The court gives France three months to fulfill its commitments on climate change

In a decision that the campaigns hailed as “historic”, France’s Supreme Administrative Court on Thursday gave the government a three-month deadline to show that it is taking action to meet its commitments on climate change.

The French government, which mediated the Paris Agreement on Climate Change in 2015, was drawn before the Prime Minister by Grande-Synthe, a low-lying northern coastal city that is particularly vulnerable to the effects of climate change.

The Council, which regulates public policy disputes, noted that “while France has committed itself to reducing its emissions by 40% by 2030 compared to 1990 levels, in recent years it has regularly exceeded the” carbon budgets “it had set.”

It also noted that in a decree in April, the government of President Emmanuel Macron had postponed much of the post-2020 reduction efforts.

Despite Macron’s 2017 headline promising to “make our planet big again” – a sweep against climate-denying US President Donald Trump who promised to “make America big again” – France is far from fulfilling its commitments under the 2015 treaty.

Before announcing a final decision on the matter, the government gave the government three months to justify “how its refusal to take further action is consistent with respect for the path of reduction chosen to achieve the targets set for 2030.”

Corinne Lepage, lawyer for the city of Grande Synthe, hailed the decision as “historic”.

The ruling means that “politics must be more than pleasant commitments on paper,” she said.

In January 2019, the then green mayor of Grande-Synthe, Damien Careme, highlighted the Prime Minister on what he called the government’s climate climate ‘.
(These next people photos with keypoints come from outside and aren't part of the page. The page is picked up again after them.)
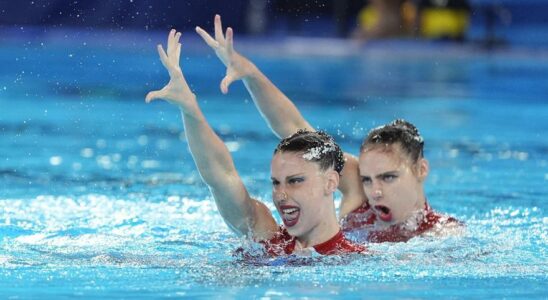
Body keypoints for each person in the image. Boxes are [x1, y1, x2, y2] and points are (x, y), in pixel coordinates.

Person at [196, 15, 462, 243]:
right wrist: (251, 74)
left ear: (420, 170)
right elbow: (294, 128)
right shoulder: (358, 192)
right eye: (367, 179)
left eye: (389, 177)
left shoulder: (441, 234)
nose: (375, 191)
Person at [145, 29, 365, 256]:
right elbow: (221, 176)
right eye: (276, 182)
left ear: (330, 183)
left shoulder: (357, 260)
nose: (280, 194)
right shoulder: (267, 238)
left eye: (295, 181)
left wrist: (251, 73)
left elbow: (293, 124)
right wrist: (190, 109)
Careme said his city of 23,000 people, built on land recycled from the sea, was at risk of being flooded by rising sea levels.

The fall of the city was supported by the cities of Paris and Grenoble, as well as several NGOs, including Oxfam France and Greenpeace France.

The case is the latest in a series of climate campaigns against governments around the world.

In an unusual move before the court, the Prime Minister published his decision in both English and French, which reflects the global interest in the issue.